**WHAT YOU HAVE TO DO**. Pictures stay out of the copy. Retype exactly the lines below from the one with "Anti Rumour project" through the one with "רחוב. אנו מאמינים בחשיבות העיקורים והס".

**INPUT DATA**.
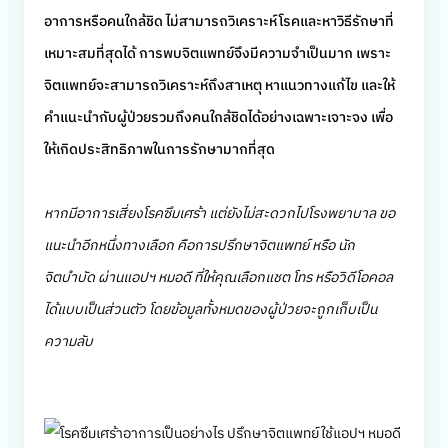
อาการหรือคนใกล้ชิด ไม่สามารถวิเคราะห์โรคและหาวิธีรักษาที่
เหมาะสมที่สุดได้ การพบจิตแพทย์จึงมีความจำเป็นมาก เพราะ
จิตแพทย์จะสามารถวิเคราะห์ถึงสาเหตุ หาแนวทางแก้ไข และให้
คำแนะนำกับผู้ป่วยรวมถึงคนใกล้ชิดได้อย่างเฉพาะเจาะจง เพื่อ
ให้เกิดประสิทธิภาพในการรักษามากที่สุด
หากมีอาการเสี่ยงโรคซึมเศร้า แต่ยังไม่สะดวกไปโรงพยาบาล ขอ
แนะนำอีกหนึ่งทางเลือก คือการปรึกษาจิตแพทย์ หรือ นัก
จิตบำบัด ผ่านแอปฯ หมอดี ที่ให้คุณเลือกแชต โทร หรือวิดีโอคอล
ได้แบบเป็นส่วนตัว โดยข้อมูลทั้งหมดของผู้ป่วยจะถูกเก็บเป็น
ความลับ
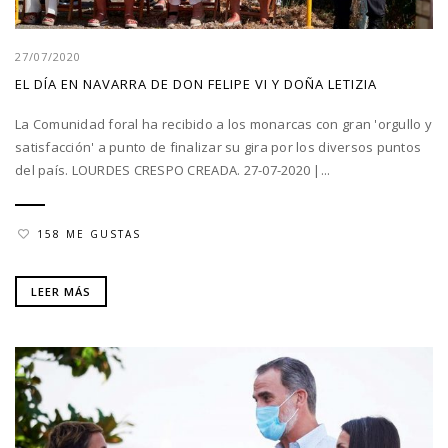
27/07/2020
EL DÍA EN NAVARRA DE DON FELIPE VI Y DOÑA LETIZIA
La Comunidad foral ha recibido a los monarcas con gran 'orgullo y
satisfacción' a punto de finalizar su gira por los diversos puntos
del país. LOURDES CRESPO CREADA. 27-07-2020 |...
158 ME GUSTAS
LEER MÁS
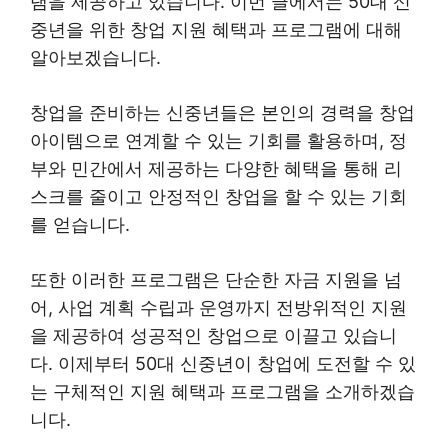
램을 제공하고 있습니다. 이번 글에서는 50대 신
중년을 위한 창업 지원 혜택과 프로그램에 대해
알아보겠습니다.
창업을 준비하는 신중년들은 본인의 경력을 창업
아이템으로 연계할 수 있는 기회를 활용하며, 정
부와 민간에서 제공하는 다양한 혜택을 통해 리
스크를 줄이고 안정적인 창업을 할 수 있는 기회
를 얻습니다.
또한 이러한 프로그램은 단순한 자금 지원을 넘
어, 사업 계획 수립과 운영까지 전방위적인 지원
을 제공하여 성공적인 창업으로 이끌고 있습니
다. 이제부터 50대 신중년이 창업에 도전할 수 있
는 구체적인 지원 혜택과 프로그램을 소개하겠습
니다.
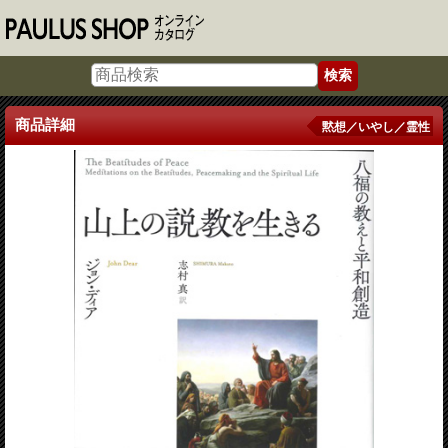
商品詳細
黙想／いやし／霊性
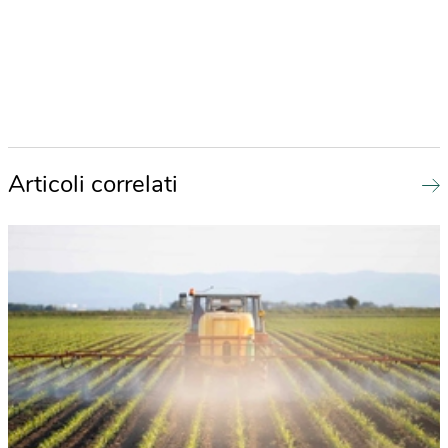
Articoli correlati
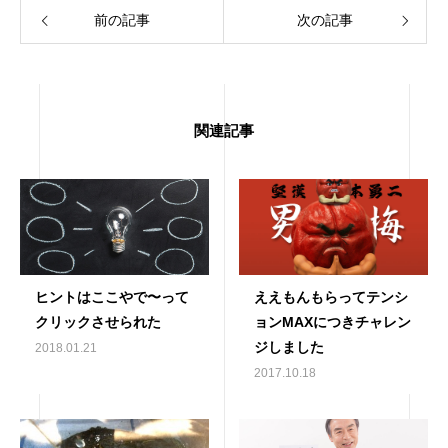
前の記事
次の記事
関連記事
ヒントはここやで〜って
ええもんもらってテンシ
クリックさせられた
ョンMAXにつきチャレン
ジしました
2018.01.21
2017.10.18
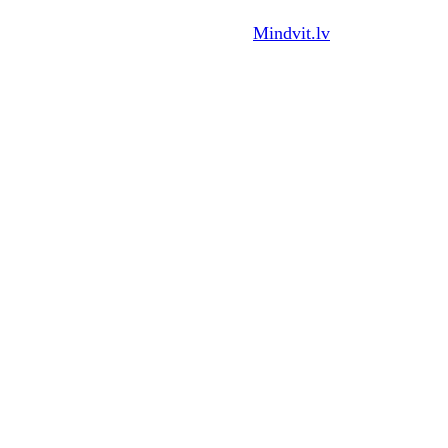
Visas tiesības aizņemtas.© 2026
Mindvit.lv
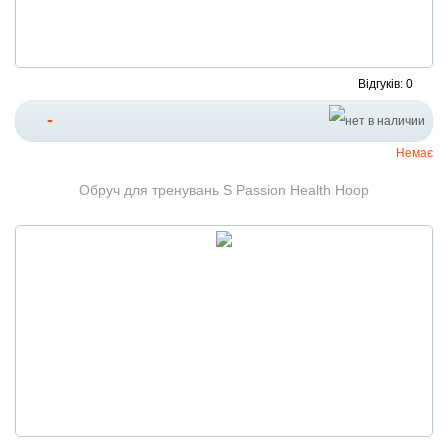
Відгуків: 0
-
Немає
Обруч для тренувань S Passion Health Hoop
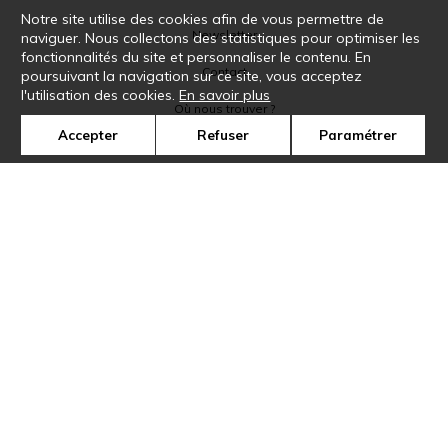
Notre site utilise des cookies afin de vous permettre de
Newsletter
naviguer. Nous collectons des statistiques pour optimiser les
fonctionnalités du site et personnaliser le contenu. En
Contact
poursuivant la navigation sur ce site, vous acceptez
l'utilisation des cookies.
En savoir plus
Où nous trouver ?
Accepter
Refuser
Paramétrer
Glossaire
Symbole
Presse
Cookies
Rejoignez-nous !
©Casamance2019
Confidentialité
Mentions légales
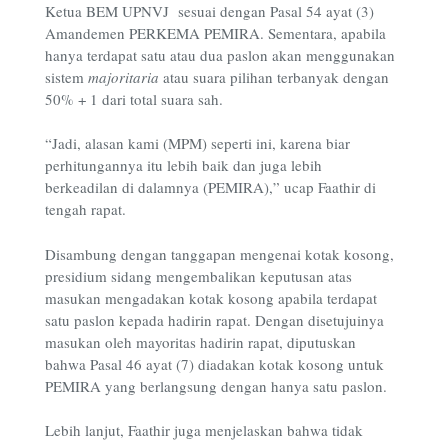
Ketua BEM UPNVJ sesuai dengan Pasal 54 ayat (3)
Amandemen PERKEMA PEMIRA. Sementara, apabila
hanya terdapat satu atau dua paslon akan menggunakan
sistem
majoritaria
atau suara pilihan terbanyak dengan
50% + 1 dari total suara sah.
“Jadi, alasan kami (MPM) seperti ini, karena biar
perhitungannya itu lebih baik dan juga lebih
berkeadilan di dalamnya (PEMIRA),” ucap Faathir di
tengah rapat.
Disambung dengan tanggapan mengenai kotak kosong,
presidium sidang mengembalikan keputusan atas
masukan mengadakan kotak kosong apabila terdapat
satu paslon kepada hadirin rapat. Dengan disetujuinya
masukan oleh mayoritas hadirin rapat, diputuskan
bahwa Pasal 46 ayat (7) diadakan kotak kosong untuk
PEMIRA yang berlangsung dengan hanya satu paslon.
Lebih lanjut, Faathir juga menjelaskan bahwa tidak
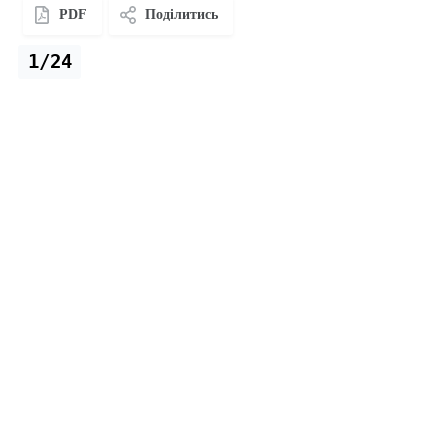
PDF
Поділитись
1/24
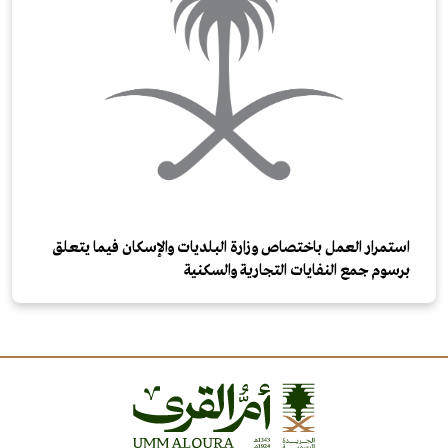
استمرار العمل باختصاص وزارة البلديات والإسكان فيما يتعلق
برسوم جمع النفايات التجارية والسكنية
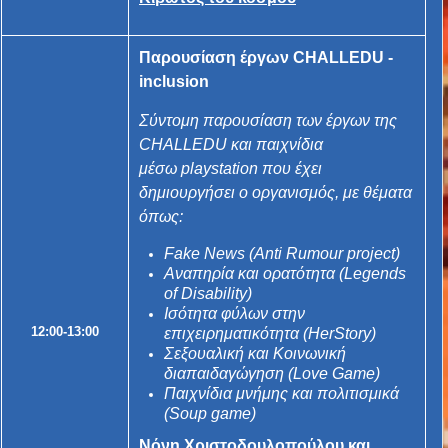
Παρουσίαση έργων CHALLEDU -
inclusion
Σύντομη παρουσίαση των έργων της
CHALLEDU και παιχνίδια
μέσω playstation που έχει
δημιουργήσει ο οργανισμός, με θέματα
όπως:
Fake News (
Anti Rumour project
)
Αναπηρία και ορατότητα (
Legends
of Disability
)
Ισότητα φύλων στην
12:00-13:00
επιχειρηματικότητα (
HerStory
)
Σεξουαλική και Κοινωνική
διαπαιδαγώγηση (
Love Game
)
Παιχνίδια μνήμης και πολιτισμικά
(
Soup game
)
Νόνη Χριστοδουλοπούλου και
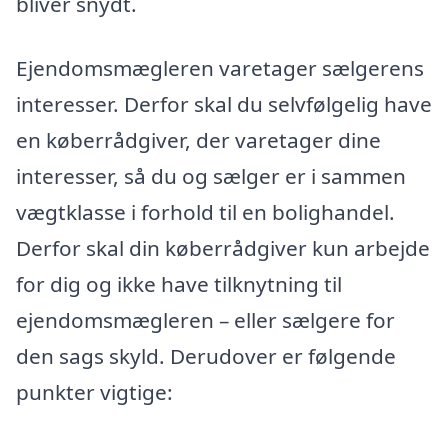
bliver snydt.
Ejendomsmægleren varetager sælgerens
interesser. Derfor skal du selvfølgelig have
en køberrådgiver, der varetager dine
interesser, så du og sælger er i sammen
vægtklasse i forhold til en bolighandel.
Derfor skal din køberrådgiver kun arbejde
for dig og ikke have tilknytning til
ejendomsmægleren – eller sælgere for
den sags skyld. Derudover er følgende
punkter vigtige:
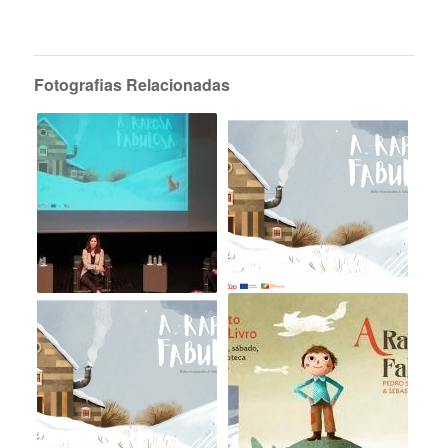
Fotografias Relacionadas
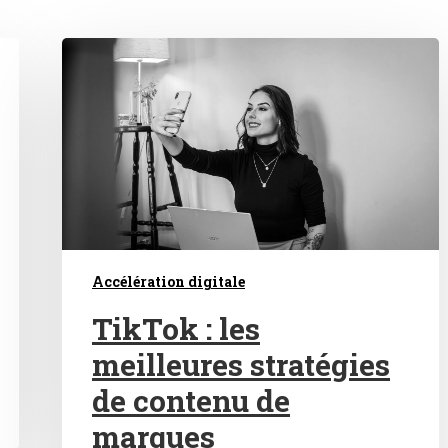
Accélération digitale
TikTok : les
meilleures stratégies
de contenu de
marques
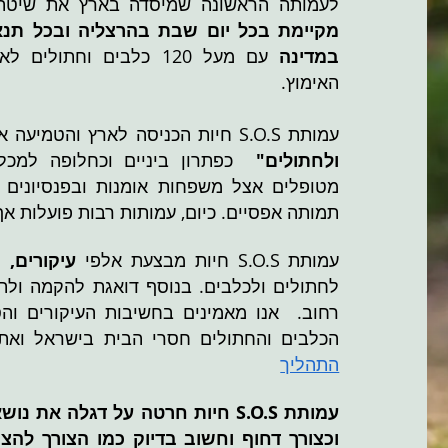
לעמותה הראשונה שמיסדה בארץ את שיטת
מקיימת בכל יום שבת בהרצליה ובכל תנא
במדינה
עם מעל 120 כלבים וחתו
האימוץ.
עמותת S.O.S חיות הכניסה לארץ והטמיעה את המושג
ולחתולים"
כפתרון ביניים וכחלופה למכל
מטופלים אצל משפחות אומנות ובפנסיונים ו
תמותה אפסיים. כיום, עמותות רבות פועלות אף 
עמותת S.O.S חיות מבצעת אלפי
עיקורים, 
לחתולים ולכלבים. בנוסף דואגת להקמה ולת
רחוב. אנו מאמינים בחשיבות העיקורים והס
הכלבים והחתולים חסרי הבית בישראל ואת
התהליך
עמותת S.O.S חיות חרטה על דגלה א
וכצורך דחוף וחשוב בדיוק כמו הצורך להצי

**TASK RESPONSE**.
Anti Rumour project
)
Αναπηρία και ορατότητα (
Legends
of Disability
)
Ισότητα φύλων στην
12:00-13:00
επιχειρηματικότητα (
HerStory
)
Σεξουαλική και Κοινωνική
διαπαιδαγώγηση (
Love Game
)
Παιχνίδια μνήμης και πολιτισμικά
(
Soup game
)
Νόνη Χριστοδουλοπούλου και
bliver snydt.
Ejendomsmægleren varetager sælgerens
interesser. Derfor skal du selvfølgelig have
en køberrådgiver, der varetager dine
interesser, så du og sælger er i sammen
vægtklasse i forhold til en bolighandel.
Derfor skal din køberrådgiver kun arbejde
for dig og ikke have tilknytning til
ejendomsmægleren – eller sælgere for
den sags skyld. Derudover er følgende
punkter vigtige:
Fotografias Relacionadas
Accélération digitale
TikTok : les
meilleures stratégies
de contenu de
marques
לעמותה הראשונה שמיסדה בארץ את שיטת
מקיימת בכל יום שבת בהרצליה ובכל תנא
במדינה
עם מעל 120 כלבים וחתו
האימוץ.
עמותת S.O.S חיות הכניסה לארץ והטמיעה את המושג
ולחתולים"
כפתרון ביניים וכחלופה למכל
מטופלים אצל משפחות אומנות ובפנסיונים ו
תמותה אפסיים. כיום, עמותות רבות פועלות אף 
עמותת S.O.S חיות מבצעת אלפי
עיקורים, 
לחתולים ולכלבים. בנוסף דואגת להקמה ולת
רחוב. אנו מאמינים בחשיבות העיקורים והס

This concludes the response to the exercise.